Kim Jacobson, Bayside's international volunteer coordinator, said she wishes there was a way to reach out to pedophiles and make them understand the error of their ways.

"Of course, the first reaction is 'Let's kill 'em,' but my heart also breaks a little bit for them," she said. "How could they be so dark inside as to think it's OK?"

Don can't feel sorry for them, he said, though he knows someone should.

"It's too hard when you see what they've done," he said.

Last year, someone offered to sell Don two 5-year-old girls. Another time, a brothel told him they had at least 36 children available for rent – two apiece for himself and 17 friends, if he wanted.

Kaign Christy, the Southeast Asia regional director for International Justice Mission, a faith-based human rights agency based in Washington, D.C., describes the Brewsters' shelter as professionally run and nurturing. He says the couple made a significant difference in the lives of juvenile sex trafficking victims.

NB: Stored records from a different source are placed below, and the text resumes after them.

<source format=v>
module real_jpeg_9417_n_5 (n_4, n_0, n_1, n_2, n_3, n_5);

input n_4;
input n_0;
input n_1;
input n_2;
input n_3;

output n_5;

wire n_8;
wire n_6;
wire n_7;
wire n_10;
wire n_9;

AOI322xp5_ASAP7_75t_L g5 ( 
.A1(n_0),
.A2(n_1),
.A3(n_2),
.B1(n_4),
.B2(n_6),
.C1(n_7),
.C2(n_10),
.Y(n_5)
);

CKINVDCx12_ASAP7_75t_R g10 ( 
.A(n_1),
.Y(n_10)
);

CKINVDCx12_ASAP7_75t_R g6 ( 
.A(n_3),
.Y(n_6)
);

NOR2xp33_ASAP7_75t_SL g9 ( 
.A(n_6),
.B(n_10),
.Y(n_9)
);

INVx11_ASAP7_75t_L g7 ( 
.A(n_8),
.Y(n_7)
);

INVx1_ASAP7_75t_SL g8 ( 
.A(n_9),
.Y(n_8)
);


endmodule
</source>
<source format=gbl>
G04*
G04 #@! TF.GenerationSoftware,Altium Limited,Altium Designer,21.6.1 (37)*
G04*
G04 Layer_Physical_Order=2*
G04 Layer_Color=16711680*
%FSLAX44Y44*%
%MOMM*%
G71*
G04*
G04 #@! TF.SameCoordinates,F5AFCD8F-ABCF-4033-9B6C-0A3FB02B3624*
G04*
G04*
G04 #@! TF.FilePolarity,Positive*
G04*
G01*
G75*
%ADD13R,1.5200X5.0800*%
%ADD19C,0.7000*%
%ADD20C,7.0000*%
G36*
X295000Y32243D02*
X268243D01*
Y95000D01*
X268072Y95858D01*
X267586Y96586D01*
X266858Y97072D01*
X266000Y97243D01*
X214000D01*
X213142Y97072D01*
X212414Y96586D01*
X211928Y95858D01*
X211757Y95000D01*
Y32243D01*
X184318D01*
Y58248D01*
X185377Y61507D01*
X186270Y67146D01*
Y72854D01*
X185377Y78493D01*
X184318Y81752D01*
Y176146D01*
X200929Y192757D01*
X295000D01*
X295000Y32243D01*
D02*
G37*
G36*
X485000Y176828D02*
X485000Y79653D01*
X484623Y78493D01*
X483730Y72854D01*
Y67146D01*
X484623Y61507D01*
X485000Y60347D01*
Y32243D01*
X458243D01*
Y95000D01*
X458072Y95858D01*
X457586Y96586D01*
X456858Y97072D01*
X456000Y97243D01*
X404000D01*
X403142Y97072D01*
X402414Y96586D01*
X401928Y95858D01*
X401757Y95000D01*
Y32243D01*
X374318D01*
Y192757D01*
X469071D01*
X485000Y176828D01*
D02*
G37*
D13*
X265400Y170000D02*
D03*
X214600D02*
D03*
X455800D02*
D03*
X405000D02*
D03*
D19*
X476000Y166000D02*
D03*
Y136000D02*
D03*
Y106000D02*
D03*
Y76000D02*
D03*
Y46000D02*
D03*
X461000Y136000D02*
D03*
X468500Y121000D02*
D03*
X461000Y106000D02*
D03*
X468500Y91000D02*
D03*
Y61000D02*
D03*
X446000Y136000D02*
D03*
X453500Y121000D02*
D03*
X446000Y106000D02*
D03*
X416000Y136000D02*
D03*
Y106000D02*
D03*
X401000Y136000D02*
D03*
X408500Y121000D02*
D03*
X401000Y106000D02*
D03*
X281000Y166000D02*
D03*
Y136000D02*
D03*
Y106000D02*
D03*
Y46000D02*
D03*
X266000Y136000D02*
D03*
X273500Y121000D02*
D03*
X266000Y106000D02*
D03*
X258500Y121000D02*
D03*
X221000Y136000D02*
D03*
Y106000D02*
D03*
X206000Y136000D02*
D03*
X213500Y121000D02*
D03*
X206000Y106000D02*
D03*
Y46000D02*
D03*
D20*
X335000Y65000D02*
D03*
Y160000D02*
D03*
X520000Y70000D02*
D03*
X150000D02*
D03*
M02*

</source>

"They just deserve to be held up as two people who left their comfortable homes in California and literally sacrificed everything to bring relief to these victims of just unimaginable crimes," he said.

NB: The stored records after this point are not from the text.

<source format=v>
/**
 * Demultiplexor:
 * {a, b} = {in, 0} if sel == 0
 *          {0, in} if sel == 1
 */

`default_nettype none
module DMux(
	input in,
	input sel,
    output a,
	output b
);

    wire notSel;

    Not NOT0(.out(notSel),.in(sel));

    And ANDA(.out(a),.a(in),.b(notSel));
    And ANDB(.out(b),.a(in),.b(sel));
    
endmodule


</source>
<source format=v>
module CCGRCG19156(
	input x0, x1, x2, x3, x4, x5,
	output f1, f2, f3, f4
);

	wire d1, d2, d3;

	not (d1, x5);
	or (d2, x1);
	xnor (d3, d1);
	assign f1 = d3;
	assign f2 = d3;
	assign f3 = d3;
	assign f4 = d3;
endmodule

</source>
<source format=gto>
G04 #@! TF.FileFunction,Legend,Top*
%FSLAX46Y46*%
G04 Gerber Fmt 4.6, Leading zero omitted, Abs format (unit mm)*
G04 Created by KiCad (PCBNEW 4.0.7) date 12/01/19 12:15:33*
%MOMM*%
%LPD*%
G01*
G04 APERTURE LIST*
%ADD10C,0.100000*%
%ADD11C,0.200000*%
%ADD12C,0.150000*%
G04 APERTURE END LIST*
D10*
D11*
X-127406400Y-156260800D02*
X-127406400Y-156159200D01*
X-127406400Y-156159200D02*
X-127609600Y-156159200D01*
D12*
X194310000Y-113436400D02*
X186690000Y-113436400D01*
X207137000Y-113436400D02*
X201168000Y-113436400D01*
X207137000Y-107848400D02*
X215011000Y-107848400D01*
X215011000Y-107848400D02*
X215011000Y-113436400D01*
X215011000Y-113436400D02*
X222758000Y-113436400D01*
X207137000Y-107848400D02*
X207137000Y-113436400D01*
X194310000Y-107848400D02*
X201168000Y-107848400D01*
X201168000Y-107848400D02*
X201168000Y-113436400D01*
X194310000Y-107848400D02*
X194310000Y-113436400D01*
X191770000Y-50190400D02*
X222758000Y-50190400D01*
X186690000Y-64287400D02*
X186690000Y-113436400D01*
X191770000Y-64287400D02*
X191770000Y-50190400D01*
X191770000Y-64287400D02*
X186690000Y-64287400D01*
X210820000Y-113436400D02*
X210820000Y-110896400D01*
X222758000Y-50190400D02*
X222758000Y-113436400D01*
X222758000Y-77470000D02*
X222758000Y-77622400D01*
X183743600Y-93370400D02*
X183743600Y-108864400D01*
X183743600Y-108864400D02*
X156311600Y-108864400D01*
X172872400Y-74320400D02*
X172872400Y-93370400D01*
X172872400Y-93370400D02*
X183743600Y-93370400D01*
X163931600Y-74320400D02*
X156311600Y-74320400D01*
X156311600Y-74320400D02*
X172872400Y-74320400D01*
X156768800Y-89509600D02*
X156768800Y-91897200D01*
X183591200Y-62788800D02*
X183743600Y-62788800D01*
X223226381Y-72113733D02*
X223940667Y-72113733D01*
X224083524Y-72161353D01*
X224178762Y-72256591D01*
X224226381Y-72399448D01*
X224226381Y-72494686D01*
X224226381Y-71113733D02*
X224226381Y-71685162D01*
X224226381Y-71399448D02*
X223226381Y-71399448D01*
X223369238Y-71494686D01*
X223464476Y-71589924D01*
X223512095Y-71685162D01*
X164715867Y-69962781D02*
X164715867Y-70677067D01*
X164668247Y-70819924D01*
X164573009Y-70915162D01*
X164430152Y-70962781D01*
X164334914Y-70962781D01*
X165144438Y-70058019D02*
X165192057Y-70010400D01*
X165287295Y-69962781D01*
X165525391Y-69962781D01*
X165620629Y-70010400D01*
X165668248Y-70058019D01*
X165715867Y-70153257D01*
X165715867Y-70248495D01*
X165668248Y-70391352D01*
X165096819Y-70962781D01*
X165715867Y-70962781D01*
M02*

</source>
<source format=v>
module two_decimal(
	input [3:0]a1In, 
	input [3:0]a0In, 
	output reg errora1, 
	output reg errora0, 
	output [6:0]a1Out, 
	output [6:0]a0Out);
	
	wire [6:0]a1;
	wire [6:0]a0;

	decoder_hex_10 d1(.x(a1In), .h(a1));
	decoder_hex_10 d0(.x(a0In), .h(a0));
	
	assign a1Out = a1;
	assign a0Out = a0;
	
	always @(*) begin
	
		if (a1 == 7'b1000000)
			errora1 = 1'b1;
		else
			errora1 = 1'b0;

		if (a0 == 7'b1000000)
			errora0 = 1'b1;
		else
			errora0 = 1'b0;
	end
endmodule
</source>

Don and Bridget are more circumspect. As scrutiny increases, they say, more of Cambodia's child prostitution simply goes farther underground.

"Is it better? I would say probably it's better," Don said. "But it's still very bad."

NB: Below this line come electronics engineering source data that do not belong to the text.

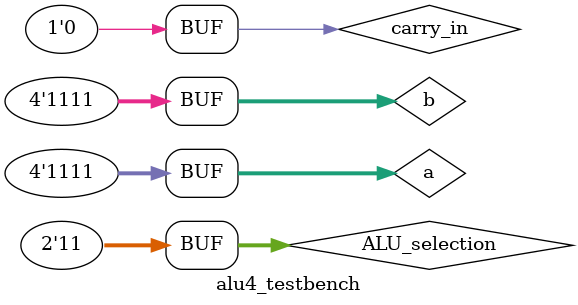
<source format=v>
module alu4_testbench();
	reg[1:0] ALU_selection;
	reg[3:0] a;
	reg[3:0] b;
	reg carry_in;
	wire [3:0] ALU_output;
   wire carry_out;
	
	alu4 aluTest(ALU_output,carry_out,ALU_selection,a,b,carry_in);
	
initial begin

a = 4'b0000; b = 32'b1111; ALU_selection=2'b00; carry_in = 1'b0; 
#20;
a = 4'b0000; b = 32'b1111; ALU_selection=2'b01; carry_in = 1'b0;
#20;
a = 4'b0000; b = 32'b1111; ALU_selection=2'b10; carry_in = 1'b0;
#20;
a = 4'b0000; b = 32'b1111; ALU_selection=2'b11; carry_in = 1'b0;
#20;

a = 4'b1111; b = 32'b1111; ALU_selection=2'b00; 
#20;
a = 4'b1111; b = 32'b1111; ALU_selection=2'b01; 
#20;
a = 4'b1111; b = 32'b1111; ALU_selection=2'b10; 
#20
a = 4'b1111; b = 32'b1111; ALU_selection=2'b11; 
#20;
end
 
 
initial
begin
$monitor("time = %2d, a =%4b, b=%4b, ALU_selection=%2b, ALU_output=%4b", $time, a, b, ALU_selection, ALU_output);
end
 
endmodule
</source>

Eventually, the couple hope to create two more centers in rural parts of the country, then leave the shelter and drop-in center entirely in the hands of Cambodians.

Hope, they say, wells up in all sorts of ways. They see it when a little girl realizes that she's not "dirty" or worthless, that she has a future and potential and something to hope for. They see it when a child hugs them or tells them that she finally feels beautiful.

They see it in the transformation they have undergone since that night they switched on the television set and wept. Back then, after all, Cambodia was the last place on earth they'd wanted to go.

5 comments:

Anonymous said...

Don and Bridget please know that you are loved and deeply appreciated of the work you do. Hope the Lord God will set up His Kingdom on this planet so soon that all the wicked things will be the things of the past. Amen. From a Khmer American living in the state of Illinois.

Anonymous said...

This is just more shit talk so chaities can get more money from bleeding hearts. Show me the proof of the 30,000 children sold into the sex trade. Talk is cheep and writing this shit only gives Cambodia a bad name. If these people realy want to save childrens lives, why dont they buy them all moto cycle crash helmets. That would really save a child.

Anonymous said...

In Nigeria girls are married of to wealthy men at the age of 13. Why are there no church dogoders helping these girls. Because they are all in Cambodia with perk safe jobs.

Anonymous said...

Thank God there are people like Don and Bridget. And shame on the fool who suggested they give crash helmets. I am married to a wonderfull man that survived the Khmer Ruge. For months they lived in the jungles trying to escape. My father in law was tied to a stake and left for dead because of his amount of knowledge. He did survive. Unless you see it hear it or are married to it, you will never know. Sex traficing is real and so are sesveral other horid acts. Before you open you hate infested mouth do your research.

Anonymous said...

I am interested in volunteering in Cambodia to help save these young children from the horrors that the child sex trade inflicts on them. I am a young Christian woman from London, England, living in California and would love to help by being involved in a mission that goes into these brothels to rescue the children that have been sold into the despicable, perverted human sex trade.
Can someone please forward this to the appropriate person/organization to guide me on how to make this possible. Thank you.